PSYCHIATRIC NURSES at University Hospital Waterford are to go on strike today to protest overcrowding in their hospital.
The decision comes amid increasing reports of overcrowding in Irish hospitals around the country and comes less than a week after it was revealed that over 600 patients were waiting to be given beds.
Earlier this week, photos emerged of patients sleeping on the floor of the Psychiatric Unit in University Hospital Waterford.
Those striking say that unprecedented levels of overcrowding, as well as staff shortages, are leading to standards of care for patients being continuously compromised, and members of staff working in the psychiatric unit are being put under "intolerable pressure" as a result.
Industrial relations officer with the PNA Michael Hayes says those in authority need to stop burying their heads in the sand.
"There is no one in the HSE [or] Health Commission [or] Government that doesn't know this is going on," he said.
"No one there can say they don't know it's going on for the last two years. We're looking for a commitment now to ensure that this never happens again."

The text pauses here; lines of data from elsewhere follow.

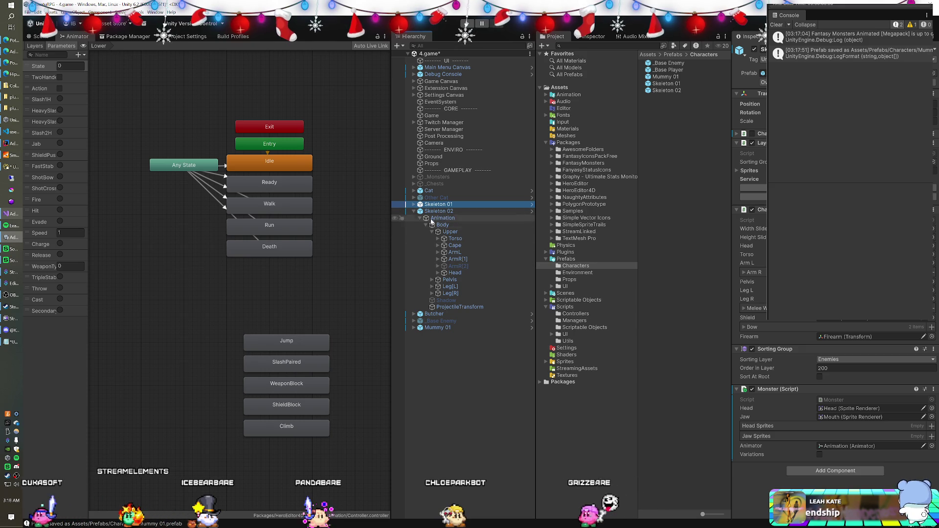
click(443, 212)
mouse_move(454, 272)
mouse_down()
mouse_move(838, 417)
mouse_move(859, 407)
mouse_move(500, 304)
mouse_up()
click(437, 273)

The Psychiatric Nurses Association says mental health services have been massively neglected since the recession in 2008, with hundreds of nurses moving abroad and several hundred vacancies in the service.
Earlier this month, a 19-year-old Waterford student spoke of the "disgraceful" conditions within the hospital, adding that she saw patients covered in their own urine and faeces.
"There were male patients wearing nappies. One man was very confused and soiled, there was no privacy for him. Other patients would make comments," she told the Irish Examiner.
She mentioned that staff were doing their very best, but there simply wasn't enough of them to tend to the patients on a regular basis.